Known Issues

  • S3QL de-duplicates data blocks based solely only on SHA256 checksums, without doing a byte-by-byte comparison of the blocks. Since it is possible for two data blocks to have the same checksum despite having different contents, this can lead to problems. If two such blocks are stored in an S3QL file system, the data in one block will be lost and replaced by the data in the other block. However, the chances of this occuring for any two blocks are about 1 in 10^77 (2^256). For a file system that holds a total of 10^34 blocks, the chances of a collision increase to about 1 in 10^9. Storing more than 10^34 blocks (or about 10^25 TB with an (extremely small) block size of 4 kB) is therefore not recommended. Being exceptionally unlucky may also be a disadvantage.

  • S3QL does not support Access Control Lists (ACLs). There is nothing fundamentally that prevents this, someone just has to write the necessary code.

  • As of Linux kernel 3.5 S3QL file systems do not implement the “write protect” bit on directories. In other words, even if a directory has the write protect bit set, the owner of the directory can delete any files and (empty) subdirectories inside it. This is a bug in the FUSE kernel module (cf. https://github.com/libfuse/libfuse/issues/23) and needs to be fixed in the kernel. Unfortunately it does not look as if this is going to be fixed anytime soon (as of 2016/2/28).

  • S3QL is rather slow when an application tries to write data in unreasonably small chunks. If a 1 MiB file is copied in chunks of 1 KB, this will take more than 10 times as long as when it’s copied with the (recommended) chunk size of 128 KiB.

    This is a limitation of the FUSE library (which does not yet support write caching) which will hopefully be addressed in some future FUSE version.

    Most applications, including e.g. GNU cp and rsync, use reasonably large buffers and are therefore not affected by this problem and perform very efficient on S3QL file systems.

    However, if you encounter unexpectedly slow performance with a specific program, this might be due to the program using very small write buffers. Although this is not really a bug in the program, it might be worth to ask the program’s authors for help.

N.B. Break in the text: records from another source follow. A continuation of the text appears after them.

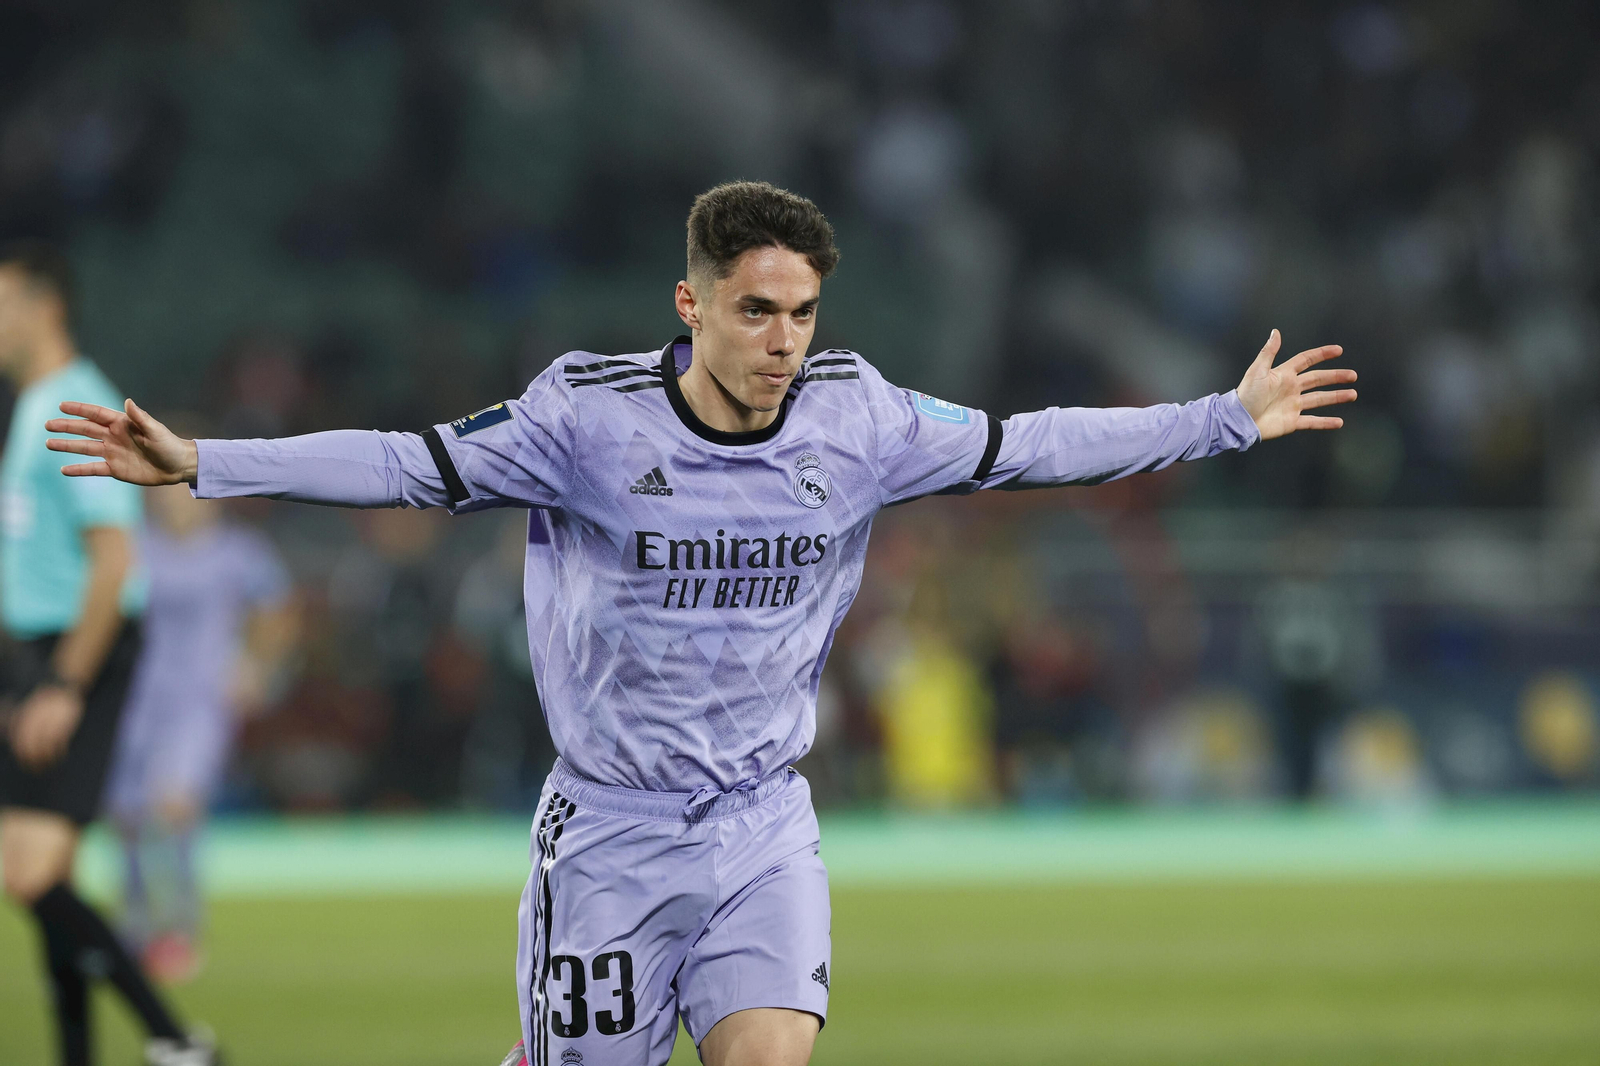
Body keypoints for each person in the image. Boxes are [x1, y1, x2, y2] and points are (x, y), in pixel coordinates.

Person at [45, 182, 1356, 1066]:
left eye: (803, 313)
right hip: (610, 832)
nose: (784, 340)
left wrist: (1222, 419)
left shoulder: (859, 417)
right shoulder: (584, 421)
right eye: (755, 310)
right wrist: (204, 463)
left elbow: (1029, 444)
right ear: (692, 305)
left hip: (761, 820)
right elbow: (407, 462)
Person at [0, 241, 218, 1066]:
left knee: (30, 874)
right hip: (38, 653)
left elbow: (114, 561)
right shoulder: (34, 404)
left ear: (46, 306)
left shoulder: (76, 407)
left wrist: (63, 682)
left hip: (73, 652)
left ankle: (176, 1038)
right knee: (40, 877)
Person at [106, 480, 295, 981]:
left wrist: (255, 666)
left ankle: (179, 928)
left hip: (199, 701)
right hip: (135, 700)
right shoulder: (135, 546)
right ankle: (133, 927)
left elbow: (277, 611)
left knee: (175, 806)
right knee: (127, 817)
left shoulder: (239, 552)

  • S3QL always updates file and directory access times as if the relatime mount option has been specified: the access time (“atime”) is only updated if it is currently earlier than either the status change time (“ctime”) or modification time (“mtime”).

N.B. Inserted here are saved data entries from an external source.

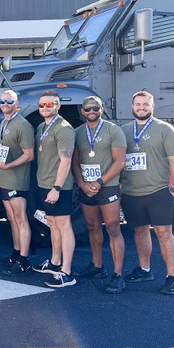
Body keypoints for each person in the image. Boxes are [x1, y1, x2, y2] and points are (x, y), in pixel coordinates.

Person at [120, 90, 174, 295]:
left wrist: (172, 189)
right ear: (132, 107)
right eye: (137, 104)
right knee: (139, 230)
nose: (141, 108)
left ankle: (172, 277)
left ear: (152, 106)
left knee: (163, 233)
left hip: (158, 191)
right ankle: (144, 269)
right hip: (132, 192)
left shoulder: (165, 129)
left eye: (145, 104)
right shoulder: (124, 130)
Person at [71, 96, 127, 294]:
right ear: (83, 112)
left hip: (108, 186)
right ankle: (97, 267)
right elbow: (74, 161)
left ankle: (118, 275)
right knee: (92, 226)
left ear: (101, 109)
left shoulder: (113, 130)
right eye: (87, 109)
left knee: (112, 227)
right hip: (86, 187)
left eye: (95, 108)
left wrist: (99, 182)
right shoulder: (78, 132)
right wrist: (81, 184)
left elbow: (120, 161)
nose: (91, 111)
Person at [32, 90, 77, 287]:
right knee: (52, 223)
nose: (45, 108)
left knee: (63, 225)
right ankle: (54, 262)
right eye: (42, 105)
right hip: (44, 183)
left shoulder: (64, 128)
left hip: (58, 186)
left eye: (49, 104)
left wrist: (57, 188)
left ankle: (67, 272)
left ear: (58, 106)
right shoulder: (42, 126)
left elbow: (66, 161)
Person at [0, 89, 35, 275]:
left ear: (17, 104)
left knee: (21, 219)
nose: (5, 105)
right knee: (12, 219)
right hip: (3, 178)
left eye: (9, 102)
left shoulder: (22, 125)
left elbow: (29, 155)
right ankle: (15, 254)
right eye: (3, 101)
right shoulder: (4, 122)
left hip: (16, 179)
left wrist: (9, 166)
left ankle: (24, 260)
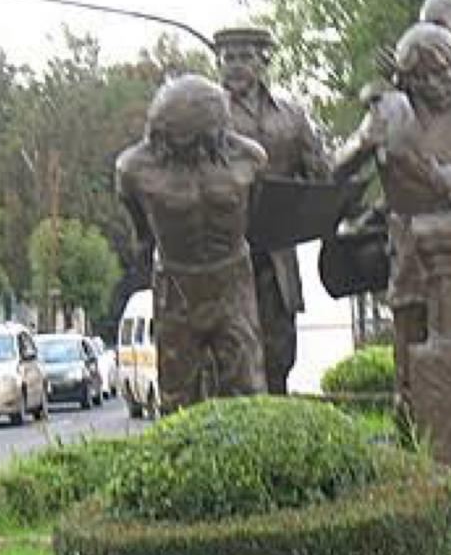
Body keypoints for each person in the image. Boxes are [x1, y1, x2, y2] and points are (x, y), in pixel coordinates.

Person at [333, 23, 451, 403]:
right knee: (412, 348)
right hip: (410, 248)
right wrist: (361, 145)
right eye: (422, 78)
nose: (435, 84)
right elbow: (333, 171)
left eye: (442, 73)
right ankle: (412, 427)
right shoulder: (389, 114)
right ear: (407, 81)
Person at [114, 74, 269, 414]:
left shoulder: (250, 159)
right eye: (180, 140)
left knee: (247, 384)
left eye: (199, 139)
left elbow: (251, 218)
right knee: (176, 390)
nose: (190, 149)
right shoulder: (133, 169)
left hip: (231, 277)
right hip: (175, 280)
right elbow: (142, 228)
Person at [213, 27, 332, 395]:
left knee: (279, 349)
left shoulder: (292, 117)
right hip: (225, 250)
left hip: (278, 253)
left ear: (263, 61)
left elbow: (321, 175)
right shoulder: (206, 115)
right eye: (228, 58)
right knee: (229, 348)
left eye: (245, 57)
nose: (235, 66)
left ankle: (276, 419)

  • S3QL directories always have an st_nlink value of 1. This may confuse programs that rely on directories having st_nlink values of (2 + number of sub directories).

    Note that this is not a bug in S3QL. Including sub directories in the st_nlink value is a Unix convention, but by no means a requirement. If an application blindly relies on this convention being followed, then this is a bug in the application.

    A prominent example are early versions of GNU find, which required the --noleaf option to work correctly on S3QL file systems. This bug has already been fixed in recent find versions.

  • The umount and fusermount -u commands will not block until all data has been uploaded to the backend. (this is a FUSE limitation, cf. https://github.com/libfuse/libfuse/issues/1). If you use either command to unmount an S3QL file system, you have to take care to explicitly wait for the mount.s3ql process to terminate before you shut down or restart the system. Therefore it is generally not a good idea to mount an S3QL file system in /etc/fstab (you should use a dedicated init script instead).

  • S3QL relies on the backends not to run out of space. This is a given for big storage providers like Amazon S3 or Google Storage, but you may stumble upon this if you use your own server or smaller providers.

    If there is no space left in the backend, attempts to write more data into the S3QL file system will fail and the file system will be in an inconsistent state and require a file system check (and you should make sure to make space available in the backend before running the check).

    Unfortunately, there is no way to handle insufficient space in the backend without leaving the file system inconsistent. Since S3QL first writes data into the cache, it can no longer return an error when it later turns out that the cache can not be committed to the backend.

  • When using python-dugong versions 3.3 or earlier, S3QL supports only CONNECT-style proxying, which may cause issues with some proxy servers when using plain HTTP. Upgrading to python-dugong 3.4 or newer removes this limitation.